It's good to get attention! It's less good when that attention is, you know, anything other than totally laudatory, but I'll take it. Ben Smith responds to my post on the Gail Collins op-ed. It's... other than totally laudatory:
This seems to totally miss the point of the tangerine moment, and of Collins' column. It's one thing to talk about sacrifice; it's another thing to tell ordinary people that when they elect you, gas, fruit and imported goods cost more, to name specific sacrifices.
This isn't to single out Edwards; none of the leading candidates has exactly been going around pledging to make consumer goods more expensive. They talk occasionally about switching to fluorescent light bulbs, but they don't cast that as a sacrifice, more as a win-win. And you see why they avoid it. Calls for real sacrifice are met by jokes about Jimmy Carter's sweaters.
Edwards laid out a plan today to pay for his expanded spending on health care and other initiatives, which he lays out in detail on his site. The plan will call from sacrifice for many of the people who benefited from the Bush tax cuts and for people who pay the Capital Gains Tax -- disproportionately, but not entirely, the rich. Maybe you can cast that as a sort of national sacrifice. But you see Collins' point.
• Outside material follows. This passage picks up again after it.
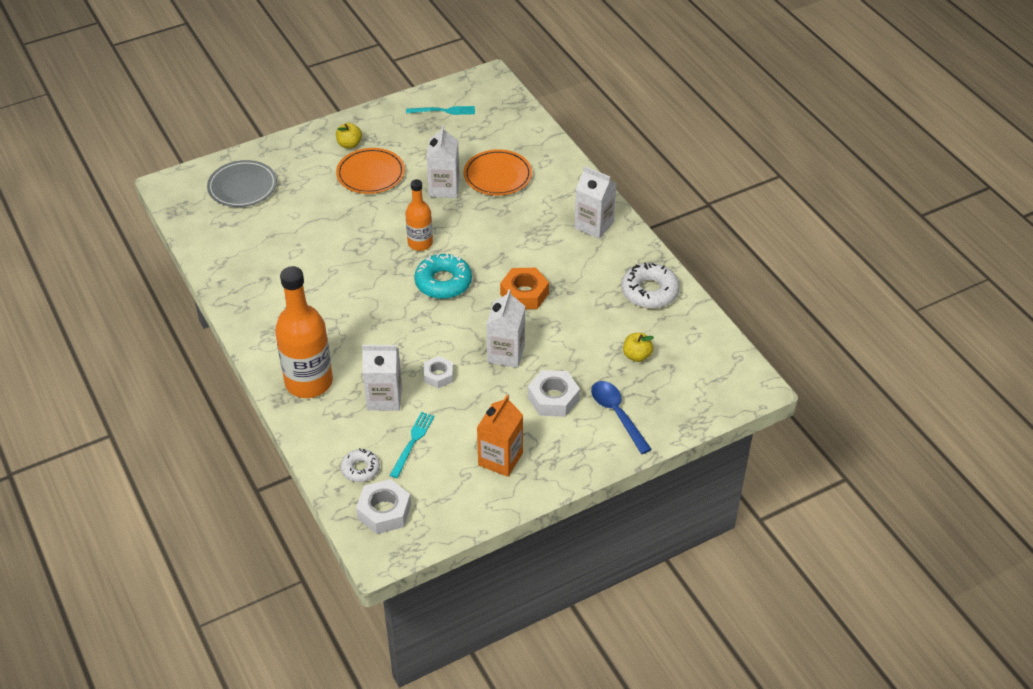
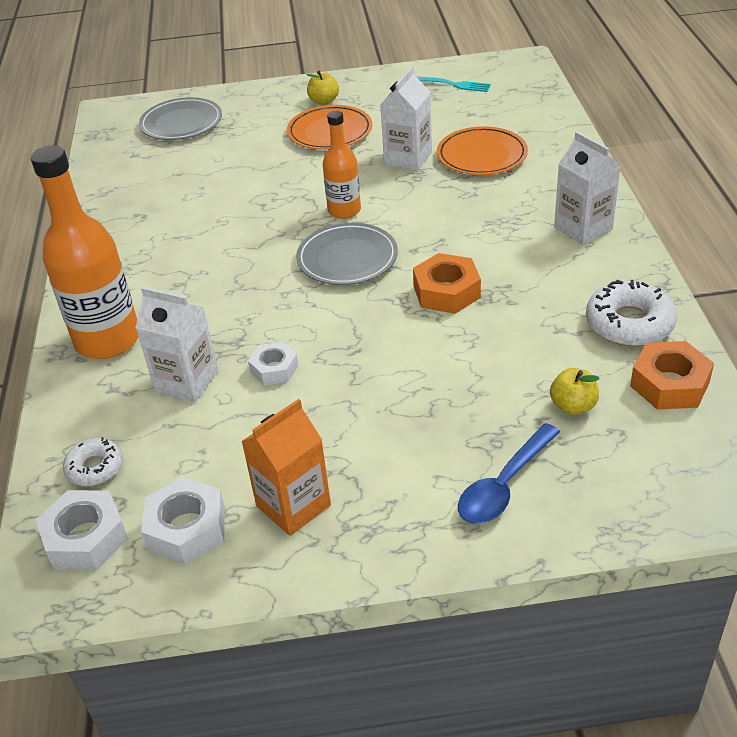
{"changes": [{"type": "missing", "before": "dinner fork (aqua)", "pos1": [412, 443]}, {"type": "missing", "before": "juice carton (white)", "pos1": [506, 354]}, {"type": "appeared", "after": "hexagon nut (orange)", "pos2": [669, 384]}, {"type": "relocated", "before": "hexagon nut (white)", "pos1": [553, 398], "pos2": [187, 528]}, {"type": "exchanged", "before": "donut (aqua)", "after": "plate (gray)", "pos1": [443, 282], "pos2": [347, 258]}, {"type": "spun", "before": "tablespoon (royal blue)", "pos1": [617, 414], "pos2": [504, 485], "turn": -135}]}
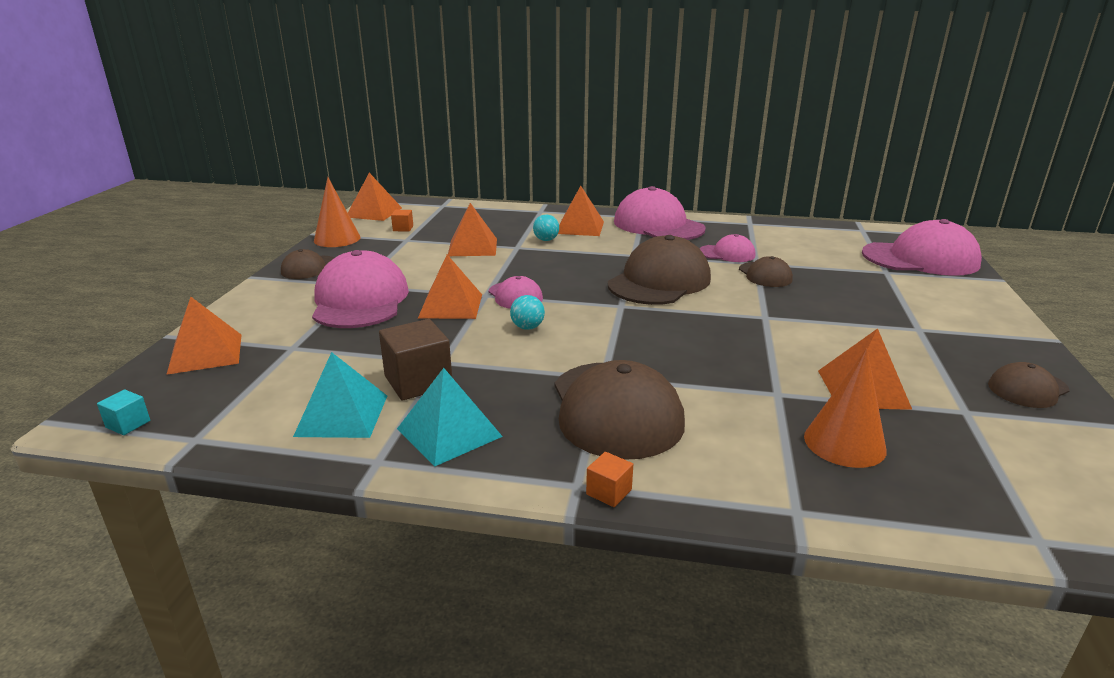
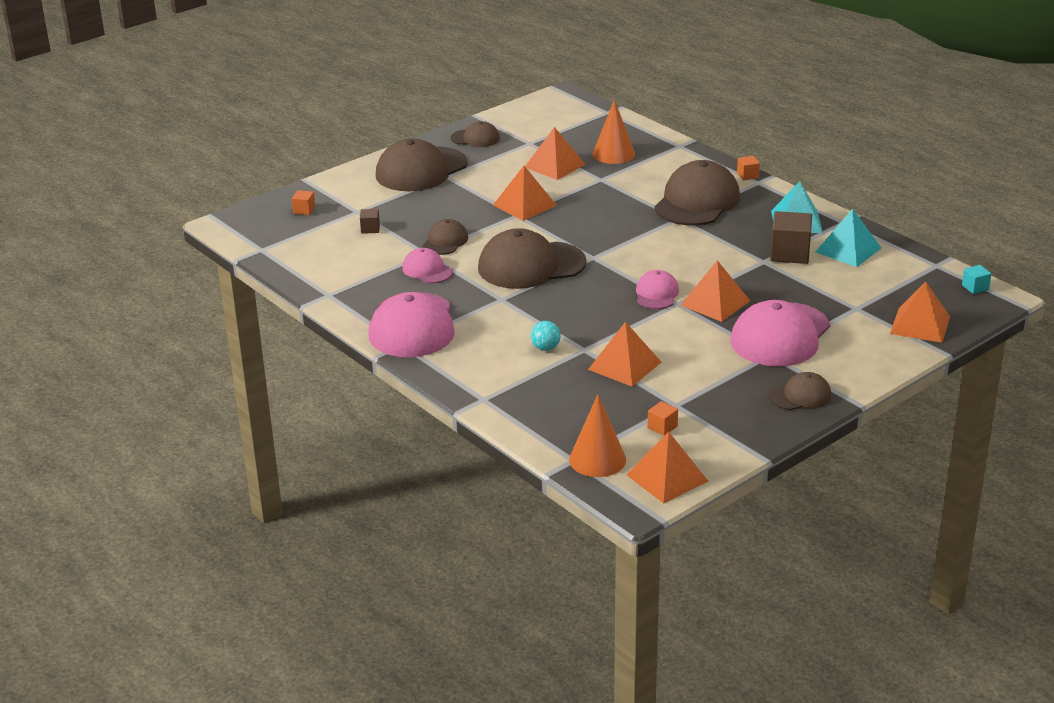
{"changes": [{"type": "missing", "before": "sphere (aqua)", "pos1": [527, 327]}, {"type": "appeared", "after": "block (brown)", "pos2": [370, 229]}, {"type": "appeared", "after": "baseball cap (brown)", "pos2": [421, 170]}, {"type": "relocated", "before": "cone (orange)", "pos1": [337, 239], "pos2": [597, 459]}, {"type": "relocated", "before": "solid pyramid (orange)", "pos1": [580, 227], "pos2": [524, 205]}, {"type": "exchanged", "before": "baseball cap (rosy)", "after": "block (orange)", "pos1": [920, 259], "pos2": [304, 210]}]}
When Collins asked Edwards specifically about the Tangerines, his answer was, at first, that he'd have to think about it. Well, ok, maybe that's not exactly overwhelming forthrightness in the Jimmy Carter/sweater sense of the word. But then again, this issue--the impact of climate change legislation--is extremely tricky.
When you're talking about a major federal program like cap and trade that will include all sorts of incentives, aide, regulations--CAFE and otherwise--it's really, really difficult to disentangle what its microeconomic impact of the actual legislation is from other drivers and also to know what would have happened in the plans absence. You can implement climate change legislation and the price of tangerines might well up or you can not implement climate change legislation, and instead burn through tons of ever more expensive oil and... the result is exactly the same. Or, by massively ratcheting up CAFE standards, perhaps fuel prices become less of a concern but the cost of transporting tangerines across the land gets shifted to auto companies who will be forced to modify their fleets.
You can say then that they're the ones that get stuck with the cost, but then you can also consider the possibility that without increased CAFE standards the auto companies are, as gas gets more and more expensive, in mortal danger. So it's complicated, right? And the best you can say is that--as Al Gore has said many times--the economy will see both benefits and hard knocks as the result of climate change legislation, and that those pros and cons are difficult to predict. Edwards basically says this, too.
The fact is Edwards has been much more clear than any candidate I can ever remember that the things the country needs and the programs that will benefit the needy actually cost money. He's made it clear to those who make over $200,000 a year, and to the coal industry. I sincerely doubt they'll be shoving a bunch of money at his campaign, and I also doubt that their unions will throw their support his way. And unions constitute some of his biggest supporters. What he could say, I guess, is that with his plan, some people will be penalized for driving big cars, but that much is almost definitional.
Really, though, the best way forward for anybody who doesn't want to suffer big lifestyle changes, or be otherwise deeply impacted by climate legislation, is in pushing their Congressmen and Senators and home town businesses to not just prepare, but embrace any coming regulations, and prepare for them. With enough preparation, we'll lose much, much less than we will if we stall and play gotcha games with the people who are the most serious about this. Maybe we'll even be able to partake guiltlessly in the bucolic excesses of modern American life in perpetuity. Even eating tangerines in the south.